See also a related post in the Outreach page (in italian).

Histopathological alterations in the hippocampus of ICV-STZ mice are mitigated following 12A12mAb-mediated neutralization of the NH2htau. Representative images of hippocampal slices showing hematoxylin and eosin staining under examination with a light electric microscope at 4×. Scale bar = 50 μm. (B) 40× magnification of CA3 subfield. Notice that STZ alters the laminar organization and significantly increases the number of degenerating neurons with apoptotic disintegration of the nucleus (black arrows with heads).

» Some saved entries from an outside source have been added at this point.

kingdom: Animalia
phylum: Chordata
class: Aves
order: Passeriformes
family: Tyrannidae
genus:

Following 12A12mAb treatment, neuroprotection is evident as shown by the presence of well-preserved hippocampal cyto-architecture characterized by viable neurons with healthy, not-damaged nuclei (arrows). Scale bar = 10 μm.

N-terminal tau truncation: a common mechanism linking sporadic AD pathogenesis and diabetes. Proposed role of N-terminal tau cleavage correlating sAD and diabetes. An imbalance in IR signaling (diabetes) and APP/Aβ dysmetabolisms (AD) trigger the apoptotic pathway, including caspase(s) activation and consequent N-terminal tau truncation with generation of the 20–22 kDa NH2htau peptide. The NH2htau promotes the APP/Aβ misprocessing and perpetuates/amplifies the neurodegenerative process by means of feedback forward mechanism.